La nuit, sous l’eau, ça construit toujours. Durant mon quart, s’effectue une manip très attendue. On réinstalle la caméra Tempo et l’on teste sa liaison avec le navire ; car, oui, on attend de cette caméra, placée devant la moulière dont elle surveille l’évolution, qu’elle nous envoie un premier cliché grâce… à une borne wifi ! Dans le conteneur ROV, ce sont des soupirs d’admiration, voire d’émotion, lorsque Julien et Bertrand, avec un simple ordinateur portable, établissent la connexion. Les projecteurs de Tempo s’allument. Le premier snapshot est pris. Puis envoyé sur l’ordinateur. Tout cela, grâce à une sorte d’internet installé dans les profondeurs. Ca semble si simple qu’on en oublie la prouesse technologique. On ne capte pas si bien dans le métro parisien.
Je reste ébahi du degré de technologie mis en place pour explorer nos environnements marins profonds. Sans cela, tout demeurerait impossible. On l’oublie, mais ce n’est pas seulement le voyage qui permet à l’homme de découvrir, ses outils lui servent de clé pour ouvrir les distances. A chaque innovation technique s’étend son horizon. Il y a des dizaines de milliers d’années, c’est grâce à l’invention des premières barques que les ancêtres des aborigènes purent coloniser l’Australie. Territoire, s’il en est, où jamais homme n’avait posé les pieds, alors que ceux-ci existaient ailleurs depuis fort longtemps. Sans les inventions de la caravelle et de la navigation par vents et courants marins, baptisée la Volta, par Diniz Dias, en 1444, jamais Christophe Colomb, quelques décennies plus tard, n’aurait pu parvenir en Amérique. À la base de toute découverte, il y a toujours un outil.

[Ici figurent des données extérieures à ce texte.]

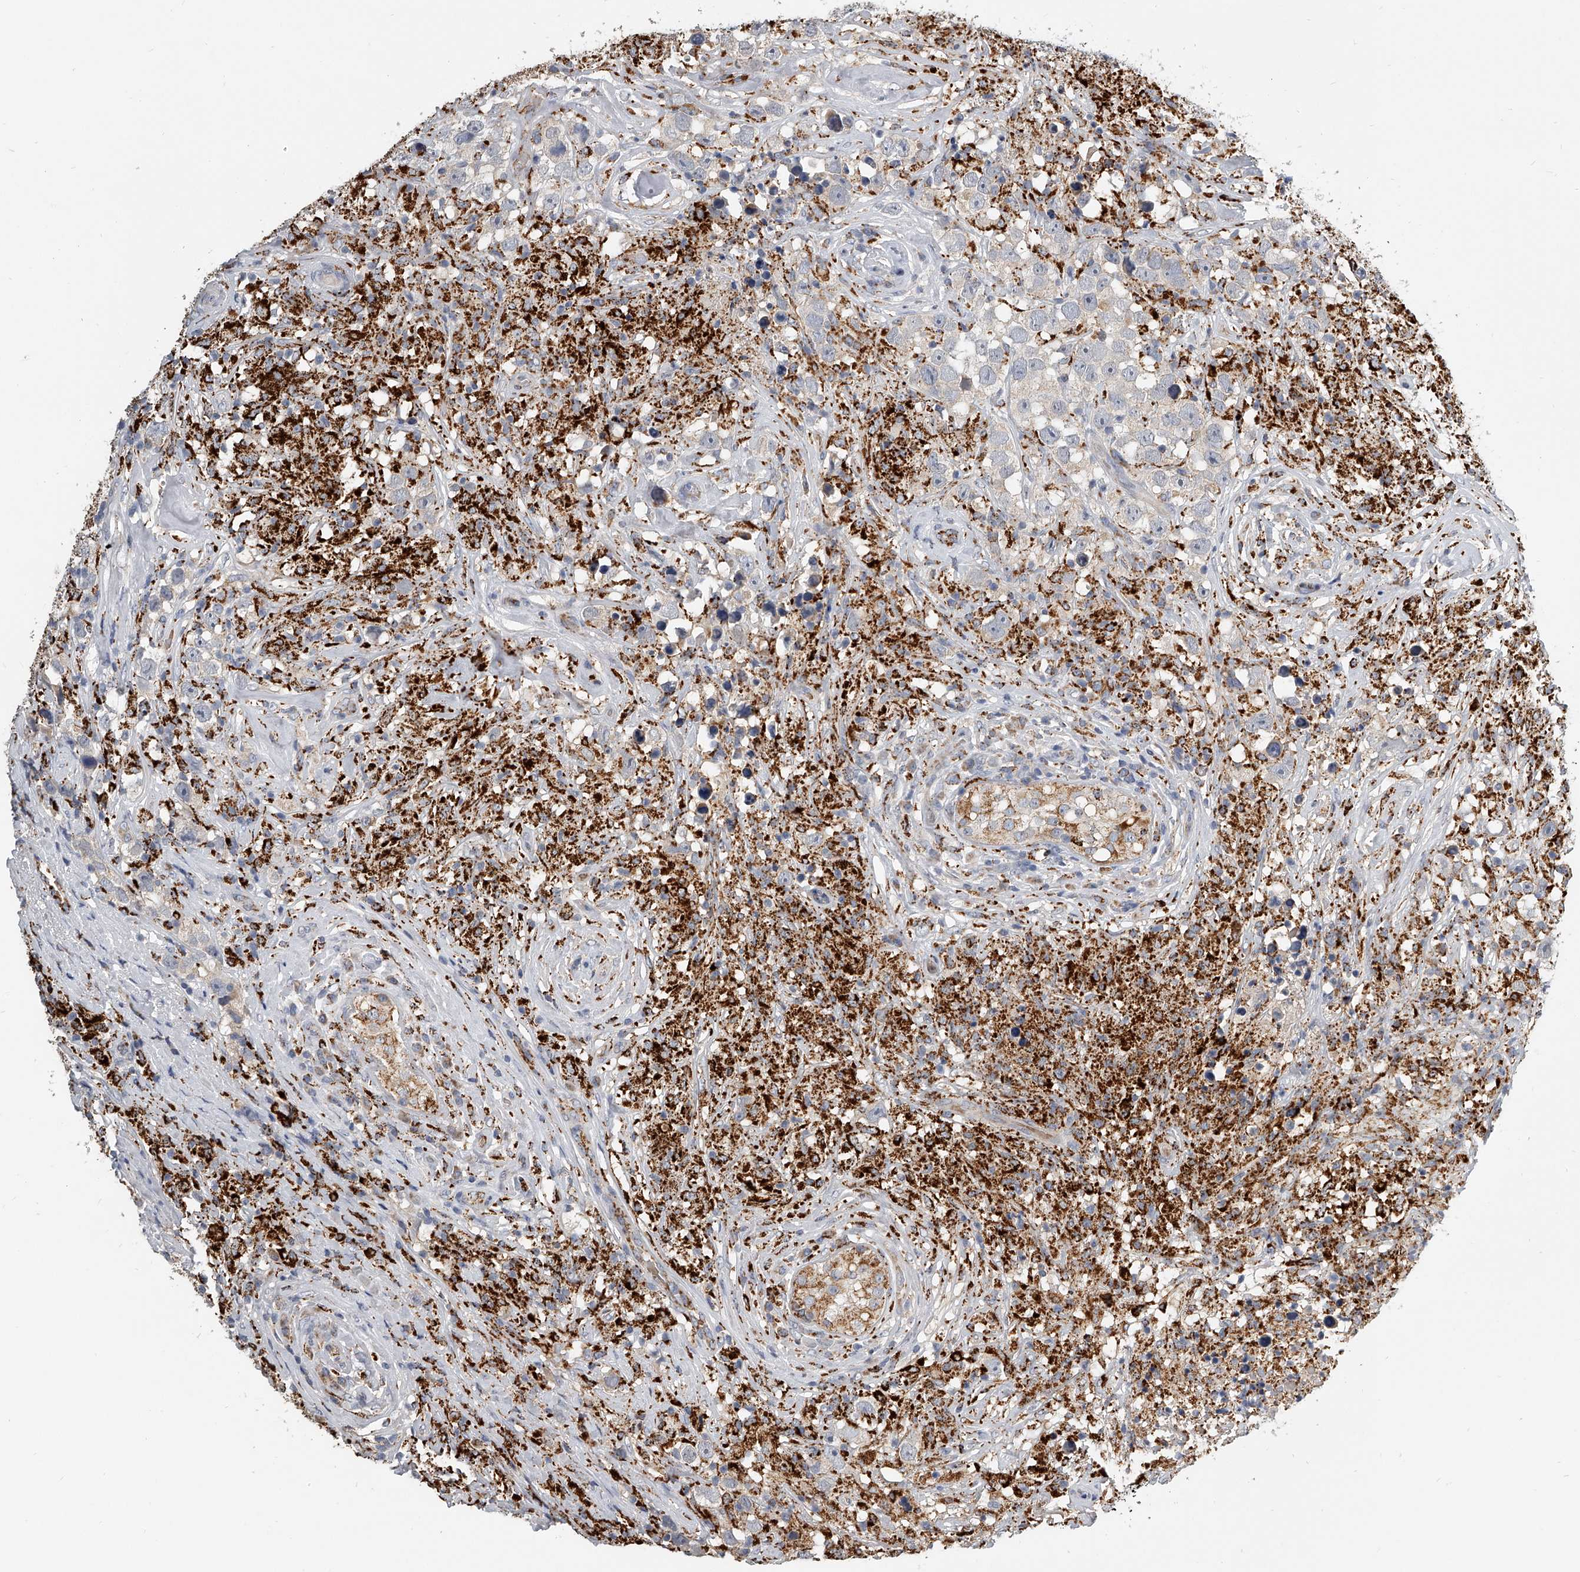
{"staining": {"intensity": "negative", "quantity": "none", "location": "none"}, "tissue": "testis cancer", "cell_type": "Tumor cells", "image_type": "cancer", "snomed": [{"axis": "morphology", "description": "Seminoma, NOS"}, {"axis": "topography", "description": "Testis"}], "caption": "Immunohistochemical staining of testis seminoma exhibits no significant expression in tumor cells.", "gene": "KLHL7", "patient": {"sex": "male", "age": 49}}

Et pour aller faire un petit tour du côté des étoiles, rien de plus adapté à la conquête spatiale, selon Stephen Hawking, que… la nanotechnologie ! Il a même lancé un projet de nanosondes dotées de capteurs et de caméras, n’excédant pas le poids d’un gramme. Propulsées à des vitesse vertigineuses grâce à des voiles de 5 mètres carré gonflées par un laser envoyé depuis la Terre, ces nanosondes ultralégères mettraient seulement 40 ans, d’après lui, à faire l’aller retour Terre/Alpha du centaure. Une caravelle du futur profitant d’une volta cosmique !

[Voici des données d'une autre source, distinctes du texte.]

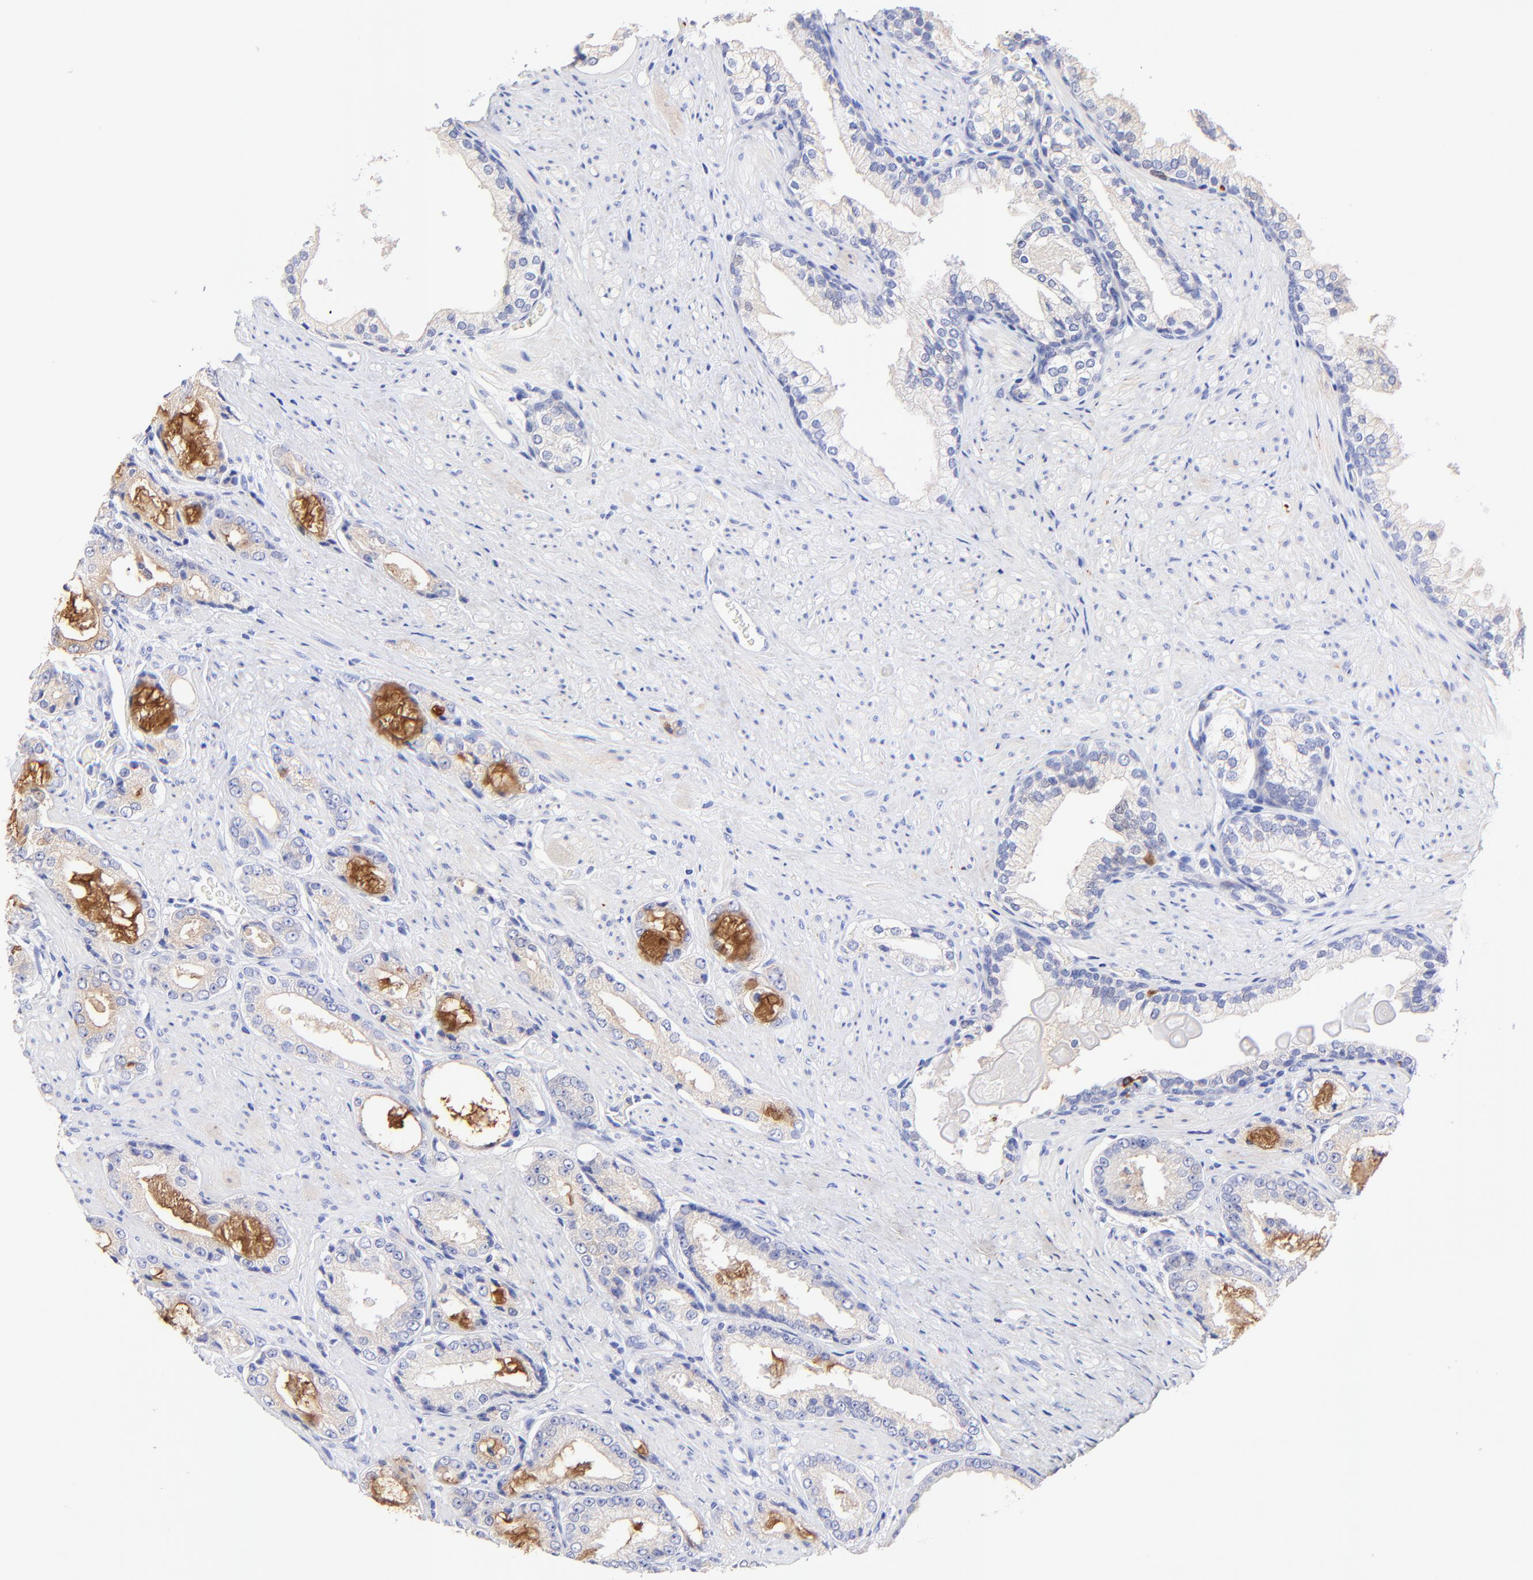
{"staining": {"intensity": "negative", "quantity": "none", "location": "none"}, "tissue": "prostate cancer", "cell_type": "Tumor cells", "image_type": "cancer", "snomed": [{"axis": "morphology", "description": "Adenocarcinoma, Medium grade"}, {"axis": "topography", "description": "Prostate"}], "caption": "Histopathology image shows no significant protein staining in tumor cells of prostate cancer. (DAB immunohistochemistry (IHC) with hematoxylin counter stain).", "gene": "RAB3A", "patient": {"sex": "male", "age": 60}}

D’ailleurs tant que nous sommes dans l’espace, il n’est pas inutile de rappeler que la technologie spatiale est tout d’abord testée dans nos profondeurs ; et que les appareils dont nous nous servons sous l’eau entretiennent une évidente parenté avec ceux qu’on envoie dans le ciel. Ces deux milieux ont toujours été bien mystérieusement reliés. Et si les premiers biologistes de l’océan profond étaient aussi des alpinistes chevronnés, il n’y a peut-être pas de hasard. Le très haut voisine avec le très bas. Comme le dit Pascal, qui veut faire l’ange risque de tâter au diable.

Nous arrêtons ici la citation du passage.